American women on the soccer and basketball teams may be the most likely to make a statement that breaks IOC rules. They have proven themselves to be bold, empathetic, determined and empowered. The soccer team knelt during the national anthem until earlier this year. They also are among the most dominant teams in the world. If they win gold, take collective action on the medal stand and then get expelled, the absurdity of the punishment would call even more attention to the righteousness of their cause.
Imboden said the IOC is interpreting Rule 50 to fight recent athlete empowerment. “The IOC is directly reacting to what’s going on, even though they want to pretend that they’re not changing anything,” he said. “And they’re reacting strongly by saying they don’t want us to have a voice. And that’s because of their sponsorships. That’s because of the money that’s at stake. And that’s because they don’t see us as people. They see us as workers, as people who just show up and we’re supposed to do what we’re told and wear what we’re told to wear. It’s very interesting to see how little the experience really belongs to you, as an Olympian, when it comes down to the IOC rules.” So much about race, politics and protest has changed since the 2016 Rio de Janeiro Games. So many athletes have gained a greater understanding of their influence, and of their responsibility to use their extraordinary physical gifts to help others. American athletes in particular command the world’s attention, because they hold the most powerful nation on earth accountable while demonstrating the freedom that is the source of American power.

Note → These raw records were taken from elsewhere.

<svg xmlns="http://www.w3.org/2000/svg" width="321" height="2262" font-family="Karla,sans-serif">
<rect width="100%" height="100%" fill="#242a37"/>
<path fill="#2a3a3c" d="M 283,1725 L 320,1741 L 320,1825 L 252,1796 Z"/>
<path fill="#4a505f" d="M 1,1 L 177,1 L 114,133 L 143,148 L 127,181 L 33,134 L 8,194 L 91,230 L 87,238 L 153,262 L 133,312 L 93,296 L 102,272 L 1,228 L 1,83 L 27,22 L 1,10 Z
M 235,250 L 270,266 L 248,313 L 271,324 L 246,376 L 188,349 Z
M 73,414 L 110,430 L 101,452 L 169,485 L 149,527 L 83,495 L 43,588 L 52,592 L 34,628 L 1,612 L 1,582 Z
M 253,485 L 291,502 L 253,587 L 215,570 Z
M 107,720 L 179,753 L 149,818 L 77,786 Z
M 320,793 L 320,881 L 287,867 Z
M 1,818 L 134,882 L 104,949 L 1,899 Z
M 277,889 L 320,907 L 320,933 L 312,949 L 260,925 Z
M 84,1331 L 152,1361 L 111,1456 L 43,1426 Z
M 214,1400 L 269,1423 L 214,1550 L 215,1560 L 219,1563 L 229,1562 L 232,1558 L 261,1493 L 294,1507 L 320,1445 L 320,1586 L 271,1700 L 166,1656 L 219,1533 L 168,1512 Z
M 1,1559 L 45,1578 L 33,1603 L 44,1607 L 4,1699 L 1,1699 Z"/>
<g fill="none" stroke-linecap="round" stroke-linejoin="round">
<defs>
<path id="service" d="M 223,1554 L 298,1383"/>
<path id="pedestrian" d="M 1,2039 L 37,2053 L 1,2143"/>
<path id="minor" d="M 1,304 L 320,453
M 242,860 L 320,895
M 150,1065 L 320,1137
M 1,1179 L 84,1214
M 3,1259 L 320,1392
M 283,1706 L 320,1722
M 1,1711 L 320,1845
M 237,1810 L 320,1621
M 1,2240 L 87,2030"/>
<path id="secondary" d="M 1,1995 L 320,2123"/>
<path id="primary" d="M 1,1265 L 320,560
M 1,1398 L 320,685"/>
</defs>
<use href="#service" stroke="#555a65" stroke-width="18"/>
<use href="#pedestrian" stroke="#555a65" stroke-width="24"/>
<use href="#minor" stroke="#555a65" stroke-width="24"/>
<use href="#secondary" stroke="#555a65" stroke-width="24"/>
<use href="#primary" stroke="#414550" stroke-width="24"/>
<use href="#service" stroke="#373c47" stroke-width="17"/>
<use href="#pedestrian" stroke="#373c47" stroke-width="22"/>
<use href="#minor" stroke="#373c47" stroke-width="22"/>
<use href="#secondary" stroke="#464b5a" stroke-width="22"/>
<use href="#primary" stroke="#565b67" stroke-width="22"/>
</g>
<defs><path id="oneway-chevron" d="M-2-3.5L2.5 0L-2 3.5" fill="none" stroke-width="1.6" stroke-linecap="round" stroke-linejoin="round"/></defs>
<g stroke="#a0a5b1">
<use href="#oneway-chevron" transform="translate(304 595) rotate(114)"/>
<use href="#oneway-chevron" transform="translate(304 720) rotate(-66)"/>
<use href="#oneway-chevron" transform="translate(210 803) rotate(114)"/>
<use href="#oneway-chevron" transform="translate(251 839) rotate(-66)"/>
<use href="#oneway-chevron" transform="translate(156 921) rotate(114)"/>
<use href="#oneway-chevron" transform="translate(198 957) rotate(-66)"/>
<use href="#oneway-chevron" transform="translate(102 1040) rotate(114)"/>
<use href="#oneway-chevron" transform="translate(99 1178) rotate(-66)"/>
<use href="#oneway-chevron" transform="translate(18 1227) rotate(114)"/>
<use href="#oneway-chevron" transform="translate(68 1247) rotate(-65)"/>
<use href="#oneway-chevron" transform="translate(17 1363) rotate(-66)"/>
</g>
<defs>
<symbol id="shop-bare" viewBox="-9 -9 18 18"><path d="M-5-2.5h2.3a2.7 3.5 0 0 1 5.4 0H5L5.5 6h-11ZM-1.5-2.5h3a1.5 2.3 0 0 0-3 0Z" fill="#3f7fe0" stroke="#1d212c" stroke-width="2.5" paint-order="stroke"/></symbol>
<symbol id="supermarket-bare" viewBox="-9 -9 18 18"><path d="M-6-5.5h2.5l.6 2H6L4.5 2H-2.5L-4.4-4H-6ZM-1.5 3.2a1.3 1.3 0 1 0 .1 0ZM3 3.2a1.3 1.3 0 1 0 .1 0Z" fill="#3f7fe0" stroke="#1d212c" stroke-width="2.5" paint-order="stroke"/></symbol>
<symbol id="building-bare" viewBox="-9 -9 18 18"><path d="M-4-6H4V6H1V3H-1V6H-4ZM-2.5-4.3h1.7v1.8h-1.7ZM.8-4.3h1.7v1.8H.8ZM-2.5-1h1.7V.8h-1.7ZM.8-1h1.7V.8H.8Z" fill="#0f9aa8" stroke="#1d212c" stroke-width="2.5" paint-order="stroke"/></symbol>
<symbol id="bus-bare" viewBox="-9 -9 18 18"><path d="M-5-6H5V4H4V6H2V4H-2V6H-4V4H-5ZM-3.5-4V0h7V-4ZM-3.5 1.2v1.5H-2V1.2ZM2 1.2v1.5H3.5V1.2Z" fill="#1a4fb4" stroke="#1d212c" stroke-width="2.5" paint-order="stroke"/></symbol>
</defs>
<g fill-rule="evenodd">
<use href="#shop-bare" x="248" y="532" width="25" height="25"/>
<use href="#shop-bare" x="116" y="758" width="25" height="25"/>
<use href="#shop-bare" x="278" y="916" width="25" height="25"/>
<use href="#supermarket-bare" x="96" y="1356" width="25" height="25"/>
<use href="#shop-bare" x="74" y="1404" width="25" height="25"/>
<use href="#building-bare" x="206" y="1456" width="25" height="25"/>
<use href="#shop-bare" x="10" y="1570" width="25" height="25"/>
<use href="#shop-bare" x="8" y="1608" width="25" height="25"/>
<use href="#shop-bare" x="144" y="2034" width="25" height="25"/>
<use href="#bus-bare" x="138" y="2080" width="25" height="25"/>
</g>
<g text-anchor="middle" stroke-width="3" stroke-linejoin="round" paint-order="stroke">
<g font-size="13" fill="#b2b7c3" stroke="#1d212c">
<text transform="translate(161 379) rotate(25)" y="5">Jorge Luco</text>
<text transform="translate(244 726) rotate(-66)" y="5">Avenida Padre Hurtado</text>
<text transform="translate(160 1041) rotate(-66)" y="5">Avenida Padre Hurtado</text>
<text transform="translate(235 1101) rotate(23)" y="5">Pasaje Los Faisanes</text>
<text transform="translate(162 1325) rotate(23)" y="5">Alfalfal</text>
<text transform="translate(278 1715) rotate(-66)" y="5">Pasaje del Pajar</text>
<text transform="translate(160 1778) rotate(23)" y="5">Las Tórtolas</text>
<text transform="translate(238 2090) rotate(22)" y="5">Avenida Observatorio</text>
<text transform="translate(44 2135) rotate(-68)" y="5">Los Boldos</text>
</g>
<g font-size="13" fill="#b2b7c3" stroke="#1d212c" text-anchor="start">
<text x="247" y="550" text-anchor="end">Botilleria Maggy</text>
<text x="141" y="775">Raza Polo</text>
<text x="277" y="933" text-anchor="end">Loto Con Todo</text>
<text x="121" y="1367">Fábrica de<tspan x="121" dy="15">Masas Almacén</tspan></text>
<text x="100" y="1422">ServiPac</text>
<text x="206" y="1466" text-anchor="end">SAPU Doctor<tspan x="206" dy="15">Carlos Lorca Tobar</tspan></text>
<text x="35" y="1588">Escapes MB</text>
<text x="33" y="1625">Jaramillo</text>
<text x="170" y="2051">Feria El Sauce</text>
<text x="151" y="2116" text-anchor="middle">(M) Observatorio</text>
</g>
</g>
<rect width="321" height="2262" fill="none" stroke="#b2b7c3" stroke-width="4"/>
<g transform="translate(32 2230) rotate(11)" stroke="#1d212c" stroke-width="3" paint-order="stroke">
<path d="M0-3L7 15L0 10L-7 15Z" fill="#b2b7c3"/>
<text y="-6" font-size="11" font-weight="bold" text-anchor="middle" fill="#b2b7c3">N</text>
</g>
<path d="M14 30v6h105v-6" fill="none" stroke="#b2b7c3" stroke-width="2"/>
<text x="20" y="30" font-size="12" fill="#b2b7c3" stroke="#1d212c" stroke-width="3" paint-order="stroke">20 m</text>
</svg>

The Olympic Movement aspires to be more than a chase for individual and national glory. For an athlete to reserve space for protest, for helping others, as they reach the Olympic pinnacle is actually one of the highest expressions of the Olympic philosophy of life – an ideal that “places sport at the service of humanity,” expressed through actions that link sports, culture and education.
“Express yourself,” Carlos advised the 2020 Olympians. “If you feel that you love yourself, that you love your humanity, express yourself. Be dignified in what you do, and have a solid understanding so you can express the why, where and what of your demonstration.”
I wanted to ask the IOC if Smith and Carlos were on the right side of history, but the press office declined to provide an interview, instead referring me to a statement allowing athletes to express themselves during interviews or before the start of competition. I wanted to know if the IOC now recognizes that Smith and Carlos raised their fists for human rights, educating the world about sacrifice and the true meaning of equality.
Fifty-three years later, will the IOC again be the villain?